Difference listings
━━━━━━━━━━━━━━━━

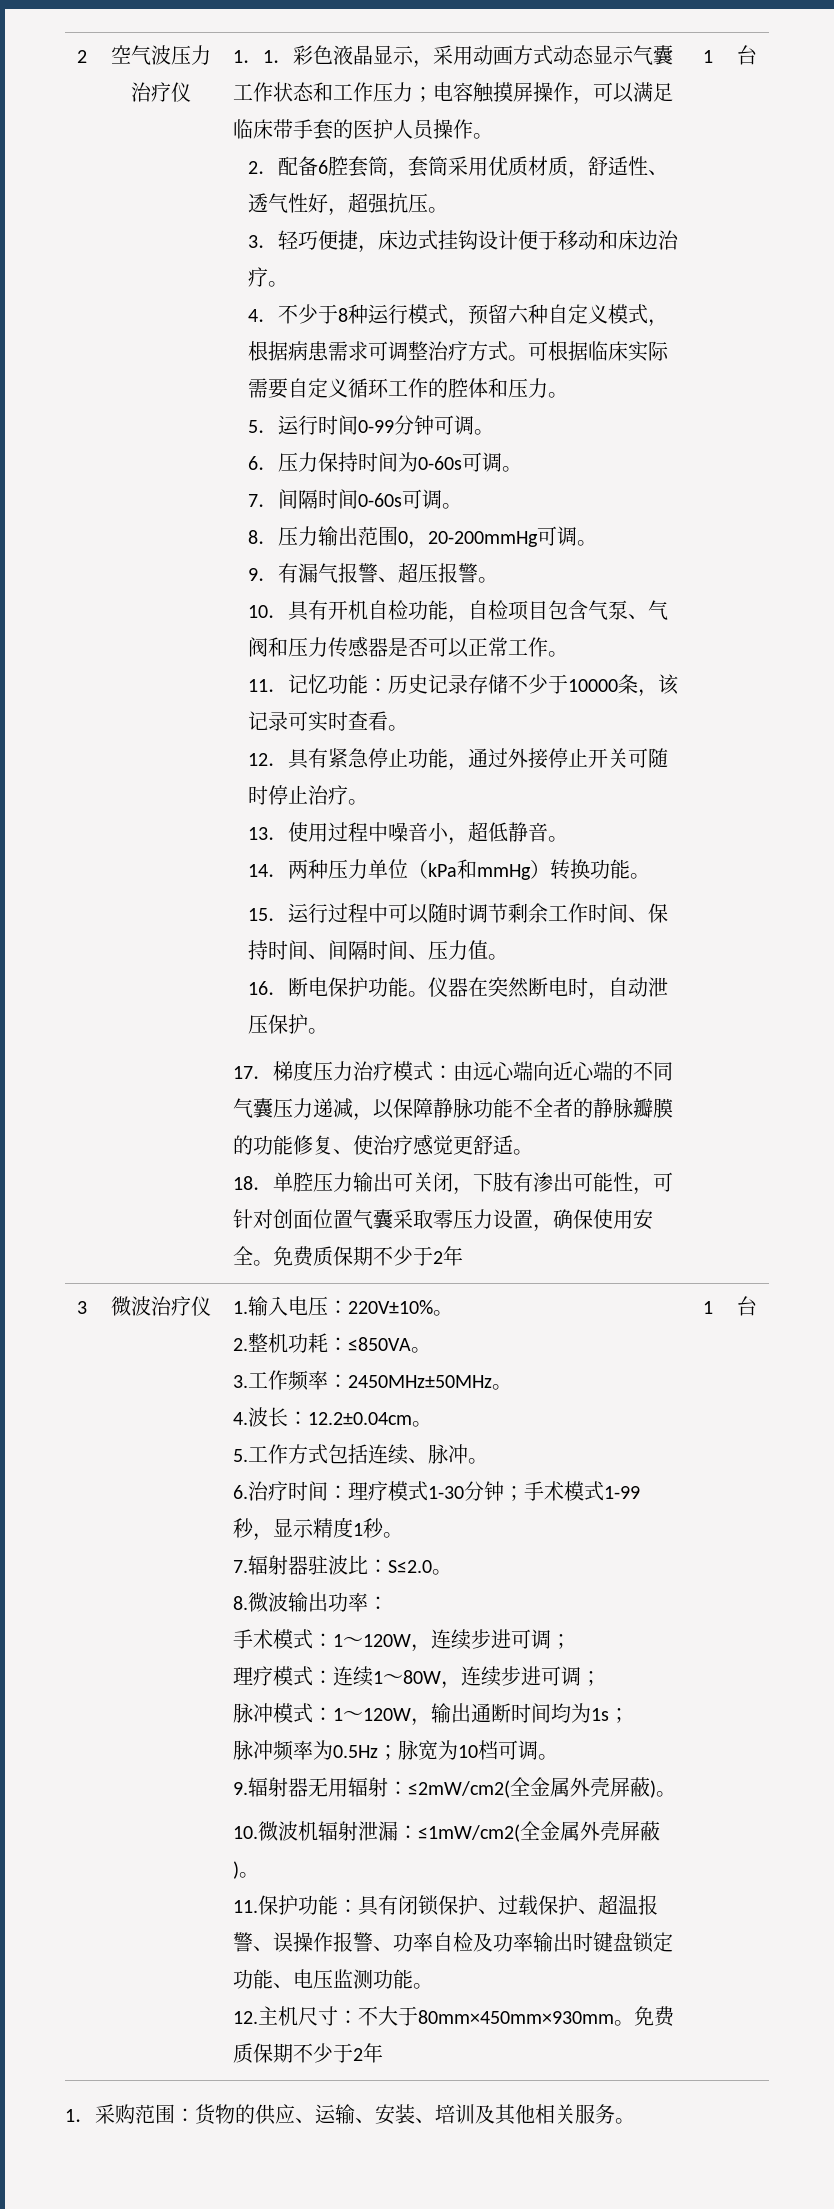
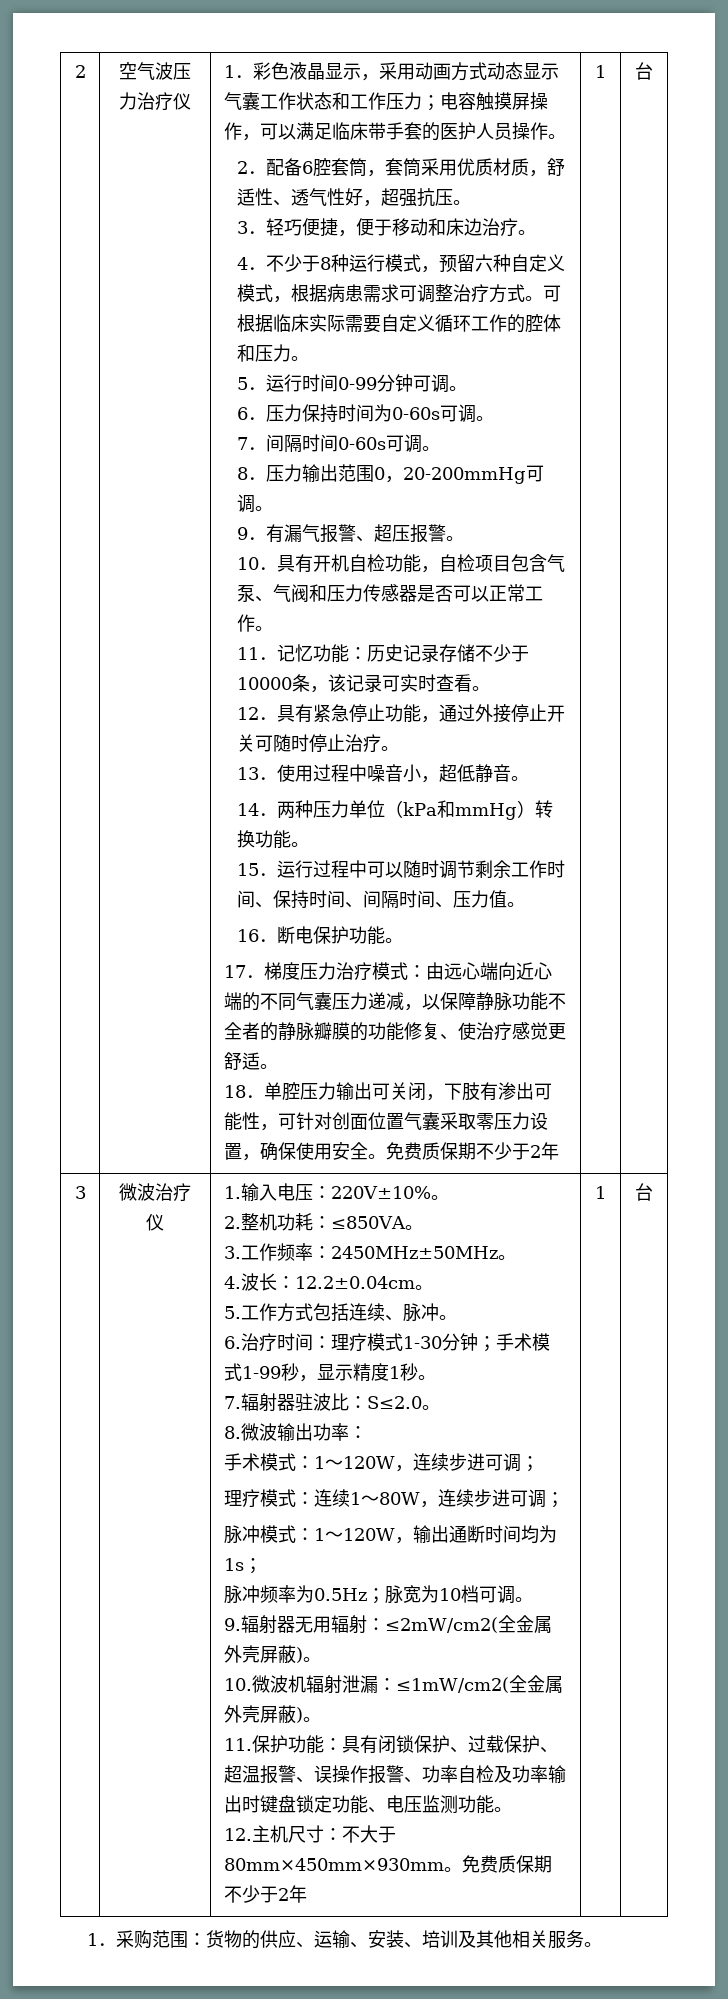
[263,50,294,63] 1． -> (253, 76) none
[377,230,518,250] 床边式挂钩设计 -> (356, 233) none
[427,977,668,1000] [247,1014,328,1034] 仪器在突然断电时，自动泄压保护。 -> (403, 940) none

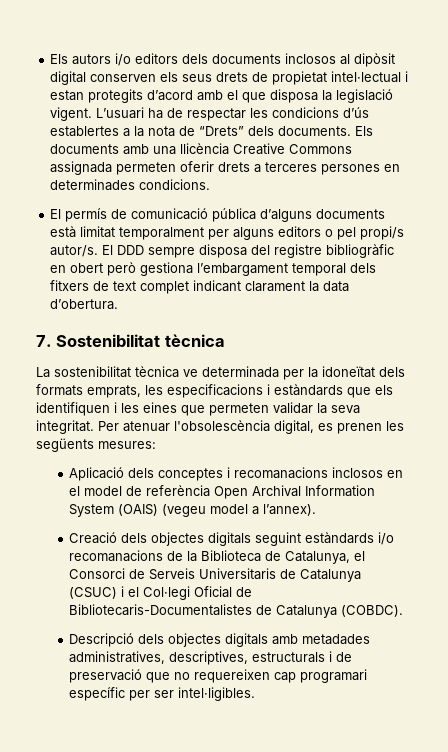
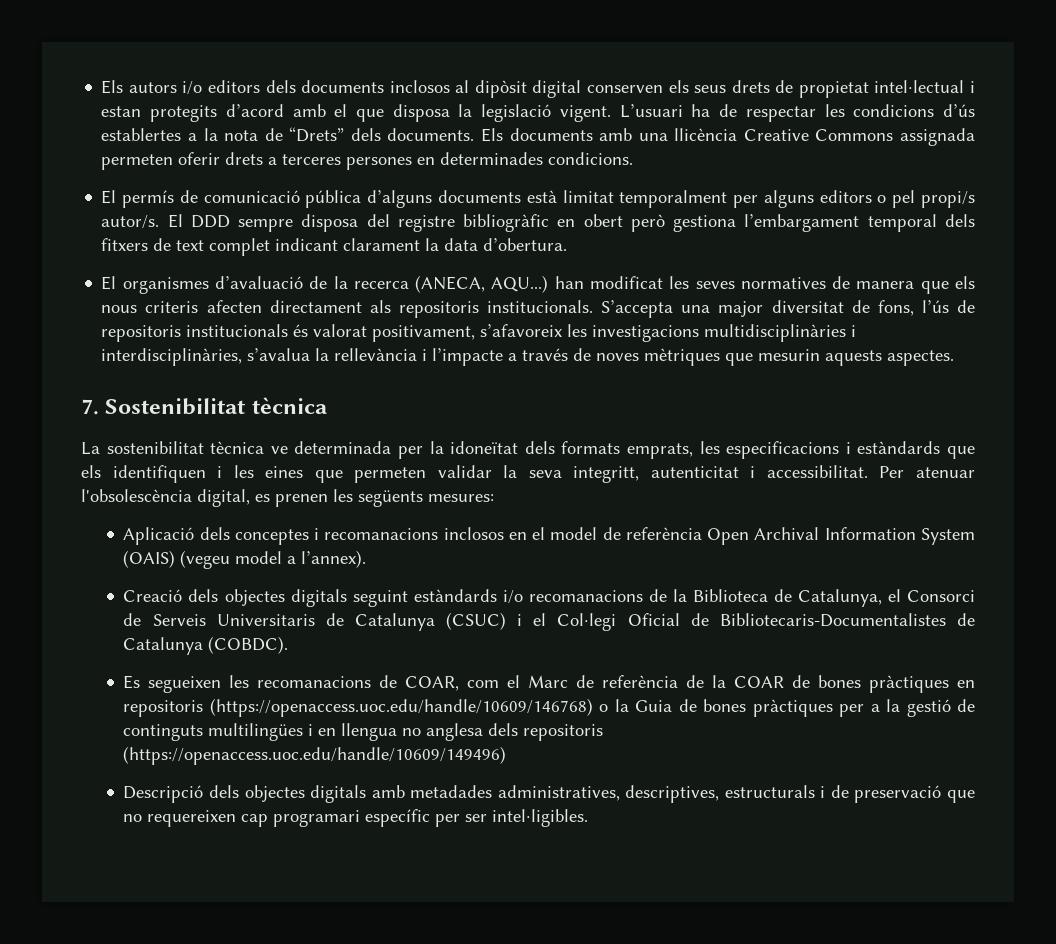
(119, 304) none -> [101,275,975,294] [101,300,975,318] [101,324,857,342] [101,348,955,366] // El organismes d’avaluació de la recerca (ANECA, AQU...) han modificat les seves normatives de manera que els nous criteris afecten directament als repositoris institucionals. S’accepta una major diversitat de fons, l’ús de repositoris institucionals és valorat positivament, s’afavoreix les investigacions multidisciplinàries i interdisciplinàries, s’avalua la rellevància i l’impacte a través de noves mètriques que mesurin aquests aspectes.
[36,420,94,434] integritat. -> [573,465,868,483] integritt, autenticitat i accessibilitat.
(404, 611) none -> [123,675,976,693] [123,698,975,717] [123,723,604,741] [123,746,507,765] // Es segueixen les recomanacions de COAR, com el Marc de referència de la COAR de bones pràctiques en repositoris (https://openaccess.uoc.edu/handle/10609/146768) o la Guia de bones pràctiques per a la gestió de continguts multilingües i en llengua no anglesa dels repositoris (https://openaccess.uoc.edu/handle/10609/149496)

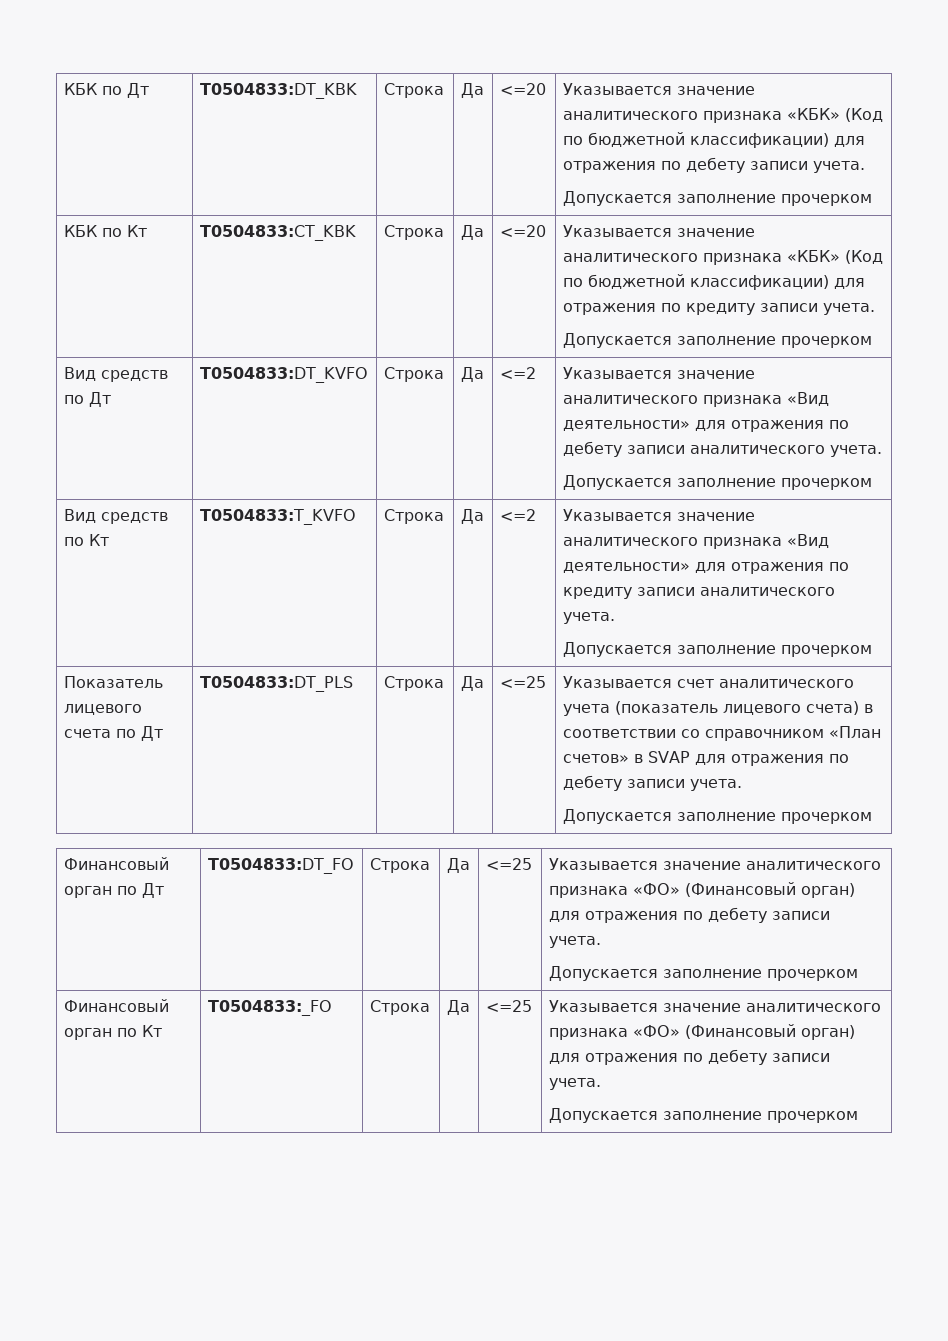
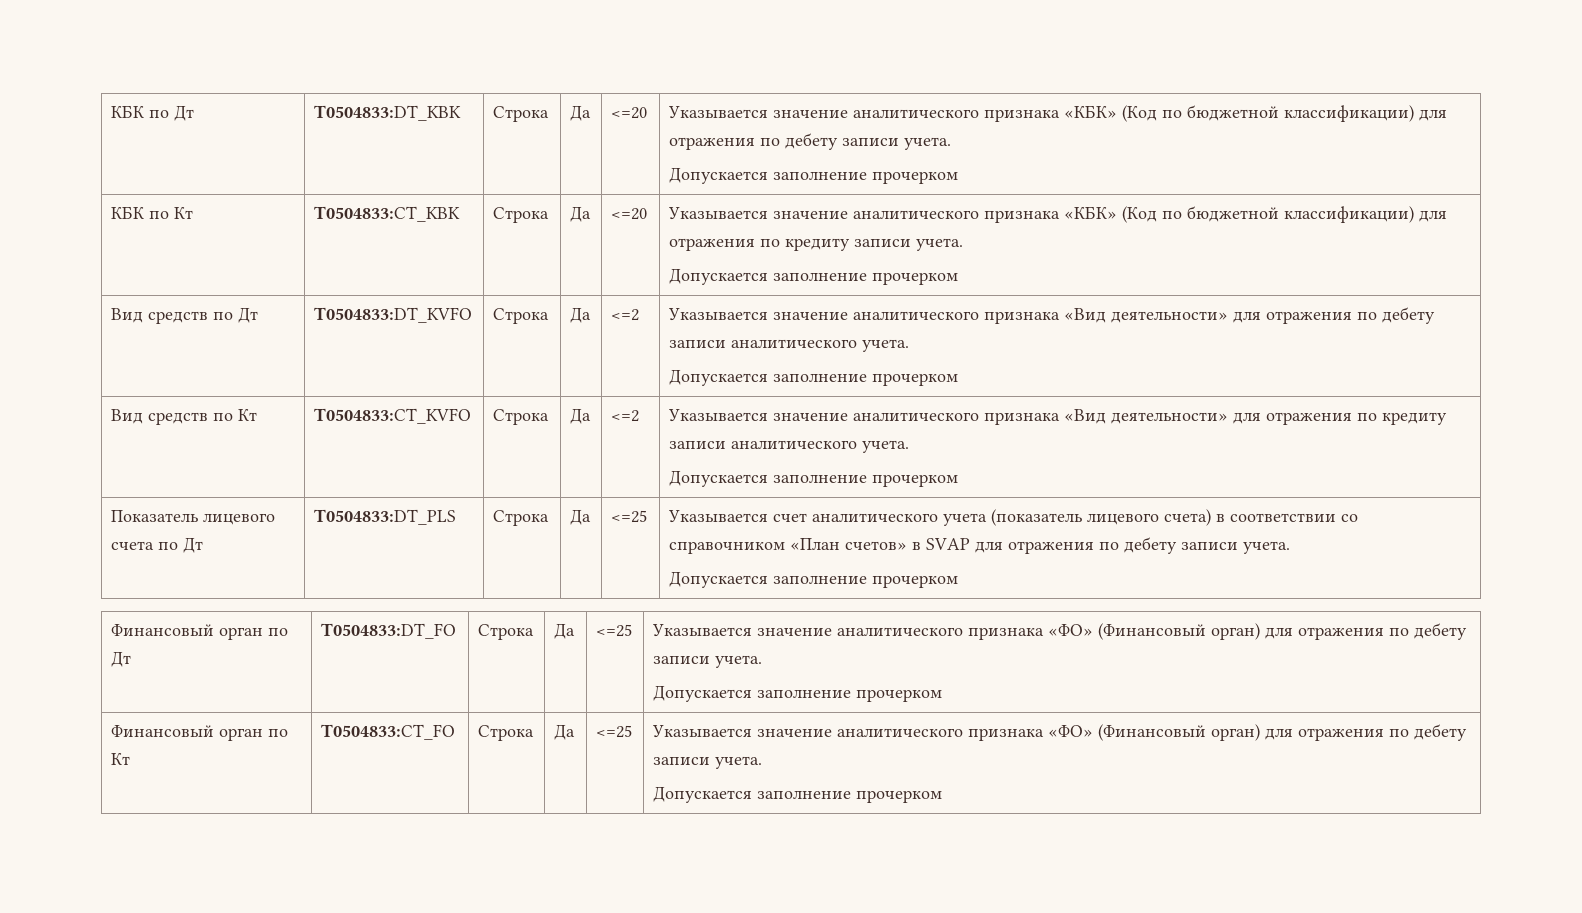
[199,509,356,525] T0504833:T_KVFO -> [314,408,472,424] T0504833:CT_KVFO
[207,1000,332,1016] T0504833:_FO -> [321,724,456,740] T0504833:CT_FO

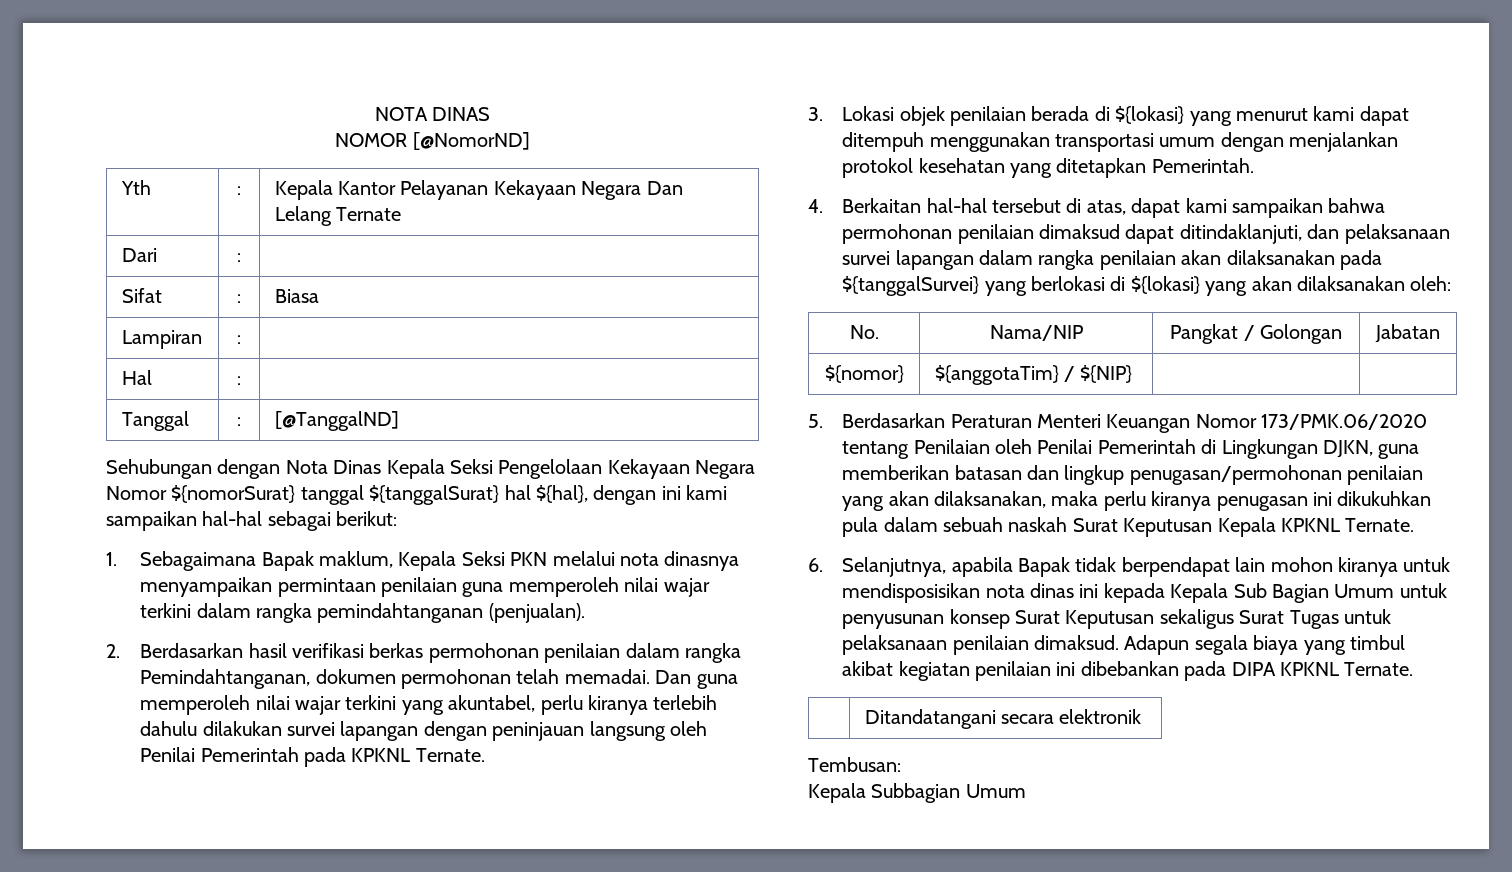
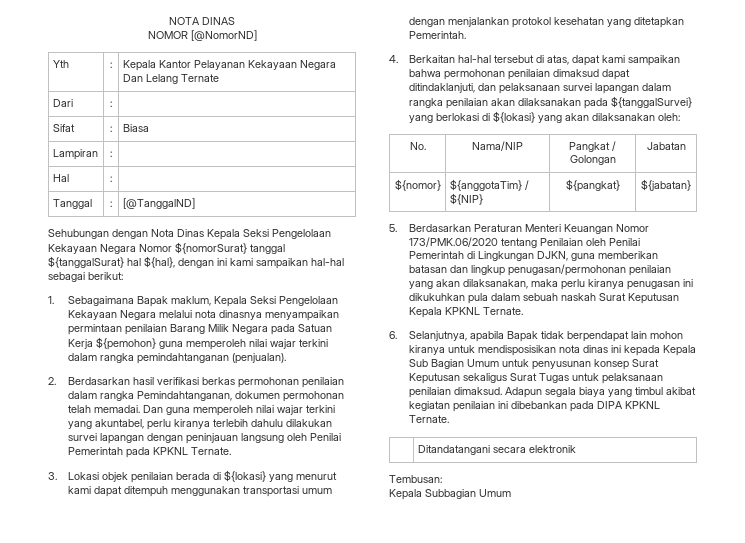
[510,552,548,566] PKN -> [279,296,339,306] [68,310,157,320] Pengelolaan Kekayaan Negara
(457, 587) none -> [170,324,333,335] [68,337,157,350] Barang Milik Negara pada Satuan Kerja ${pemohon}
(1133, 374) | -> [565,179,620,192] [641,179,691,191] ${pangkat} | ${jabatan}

━━━━━━━━━━━━━━━━

- _WHAT IS EXPECTED_:
Transcribe the records above exactly, skipping pictures.

- _EXERCISE RESULT_:
[263,50,294,63] 1． -> (253, 76) none
[377,230,518,250] 床边式挂钩设计 -> (356, 233) none
[427,977,668,1000] [247,1014,328,1034] 仪器在突然断电时，自动泄压保护。 -> (403, 940) none

(119, 304) none -> [101,275,975,294] [101,300,975,318] [101,324,857,342] [101,348,955,366] // El organismes d’avaluació de la recerca (ANECA, AQU...) han modificat les seves normatives de manera que els nous criteris afecten directament als repositoris institucionals. S’accepta una major diversitat de fons, l’ús de repositoris institucionals és valorat positivament, s’afavoreix les investigacions multidisciplinàries i interdisciplinàries, s’avalua la rellevància i l’impacte a través de noves mètriques que mesurin aquests aspectes.
[36,420,94,434] integritat. -> [573,465,868,483] integritt, autenticitat i accessibilitat.
(404, 611) none -> [123,675,976,693] [123,698,975,717] [123,723,604,741] [123,746,507,765] // Es segueixen les recomanacions de COAR, com el Marc de referència de la COAR de bones pràctiques en repositoris (https://openaccess.uoc.edu/handle/10609/146768) o la Guia de bones pràctiques per a la gestió de continguts multilingües i en llengua no anglesa dels repositoris (https://openaccess.uoc.edu/handle/10609/149496)

[199,509,356,525] T0504833:T_KVFO -> [314,408,472,424] T0504833:CT_KVFO
[207,1000,332,1016] T0504833:_FO -> [321,724,456,740] T0504833:CT_FO

[510,552,548,566] PKN -> [279,296,339,306] [68,310,157,320] Pengelolaan Kekayaan Negara
(457, 587) none -> [170,324,333,335] [68,337,157,350] Barang Milik Negara pada Satuan Kerja ${pemohon}
(1133, 374) | -> [565,179,620,192] [641,179,691,191] ${pangkat} | ${jabatan}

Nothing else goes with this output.